To investigate clinical benefits of warm, humidified carbon dioxide (CO2) insufflation for acute laparoscopic appendicectomy on postoperative pain and recovery in children (age 8–14 years).

Background:

Conventional CO2 insufflation leads to desiccation-related peritoneal inflammation and injury, which is preventable with warm, humidified CO2 gas. We hypothesized that reduced peritoneal desiccation would improve patient-centered outcomes in children after laparoscopic appendicectomy.

Method:

A double-blinded, randomized controlled trial was conducted. Intervention group participants received warm (37°C), humidified (98% relative humidity) CO2 gas insufflation, whereas control participants received standard room temperature (20°C) gas with 0% relative humidity. Perioperative analgesia and anesthesia were standardized.
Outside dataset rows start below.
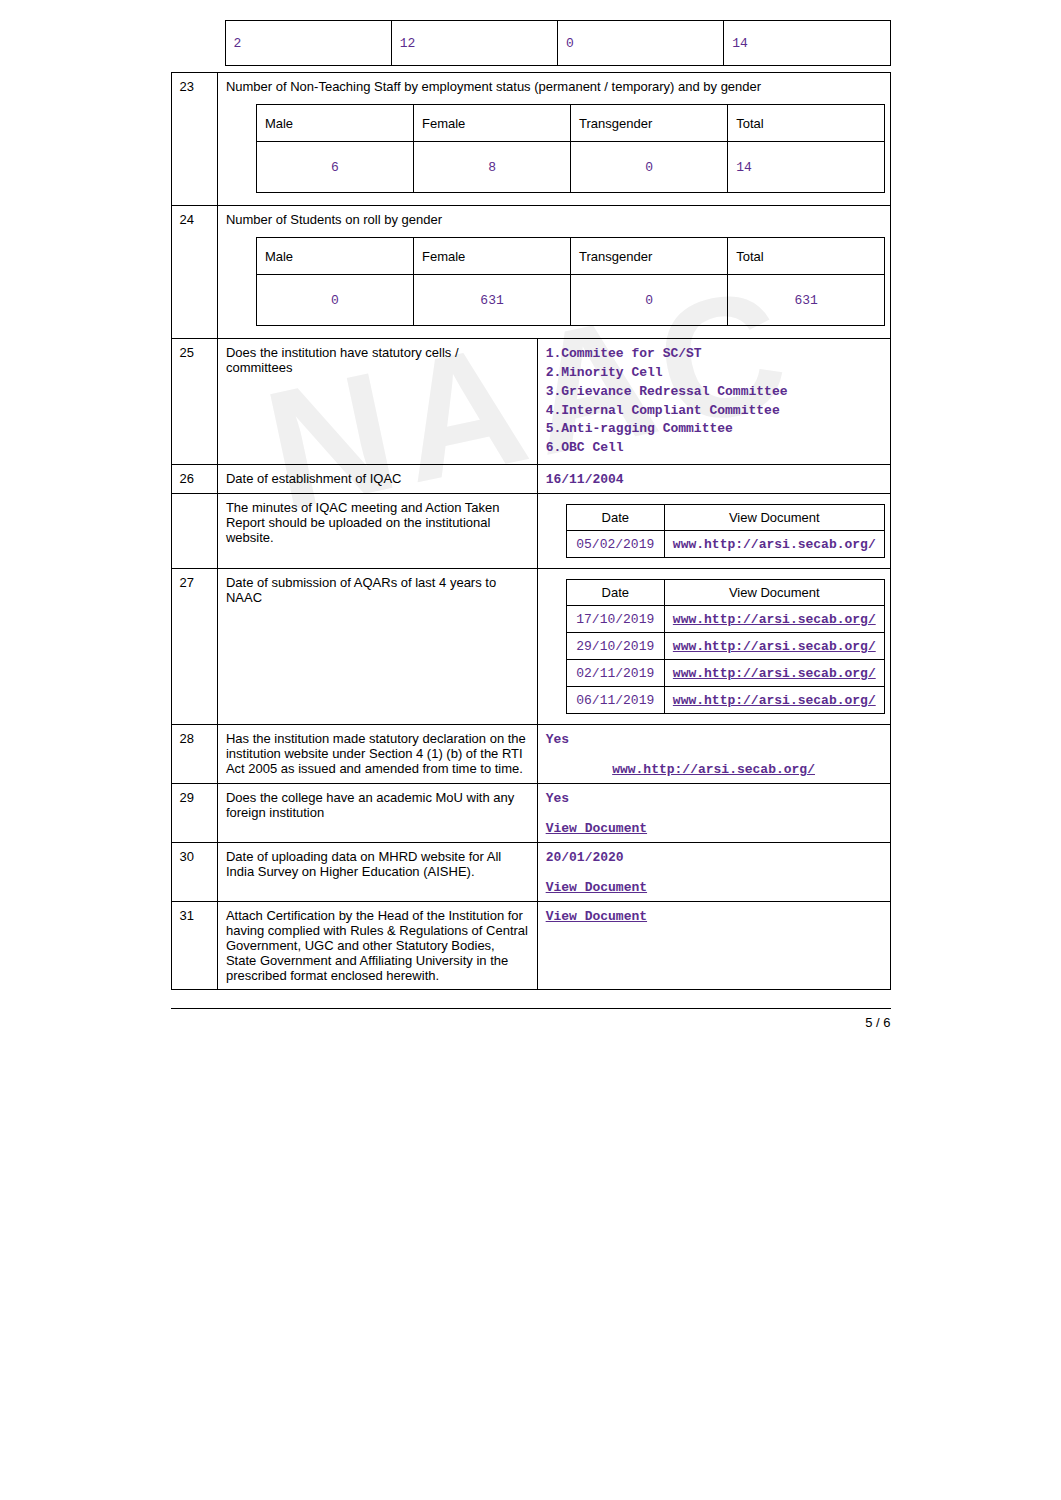NAAC
| | / 2 / 12 / 0 / 14 / |
| 23 | Number of Non-Teaching Staff by employment status (permanent / temporary) and by gender / Male / Female / Transgender / Total / / 6 / 8 / 0 / 14 / |
| 24 | Number of Students on roll by gender / Male / Female / Transgender / Total / / 0 / 631 / 0 / 631 / |
| 25 | Does the institution have statutory cells / committees | 1.Commitee for SC/ST 2.Minority Cell 3.Grievance Redressal Committee 4.Internal Compliant Committee 5.Anti-ragging Committee 6.OBC Cell |
| 26 | Date of establishment of IQAC | 16/11/2004 |
| | The minutes of IQAC meeting and Action Taken Report should be uploaded on the institutional website. | / Date / View Document / / --- / --- / / 05/02/2019 / www.http://arsi.secab.org/ / |
| 27 | Date of submission of AQARs of last 4 years to NAAC | / Date / View Document / / --- / --- / / 17/10/2019 / www.http://arsi.secab.org/ / / 29/10/2019 / www.http://arsi.secab.org/ / / 02/11/2019 / www.http://arsi.secab.org/ / / 06/11/2019 / www.http://arsi.secab.org/ / |
| 28 | Has the institution made statutory declaration on the institution website under Section 4 (1) (b) of the RTI Act 2005 as issued and amended from time to time. | Yes www.http://arsi.secab.org/ |
| 29 | Does the college have an academic MoU with any foreign institution | Yes View Document |
| 30 | Date of uploading data on MHRD website for All India Survey on Higher Education (AISHE). | 20/01/2020 View Document |
| 31 | Attach Certification by the Head of the Institution for having complied with Rules & Regulations of Central Government, UGC and other Statutory Bodies, State Government and Affiliating University in the prescribed format enclosed herewith. | View Document |
5 / 6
Postoperative opiate usage was converted to morphine equivalent daily dosages (MEDD) for comparison, and pain intensity at rest and on moving was rated by participants using visual analog scales. Postoperative recovery and return to normal activities was assessed using a questionnaire on day 10.

Results:

Between February 2010 and March 2011, a total of 190 participants were randomized. Both intervention and control groups were matched at baseline. Postoperative MEDD and pain scores were also similar. There were no differences in postoperative recovery parameters.

Conclusions:

Warm, humidified CO2 insufflation for acute laparoscopic appendicectomy has no short-term clinical benefits on postoperative outcomes in pediatric patients (ClinicalTrials.gov trial identifying code: NCT01027455).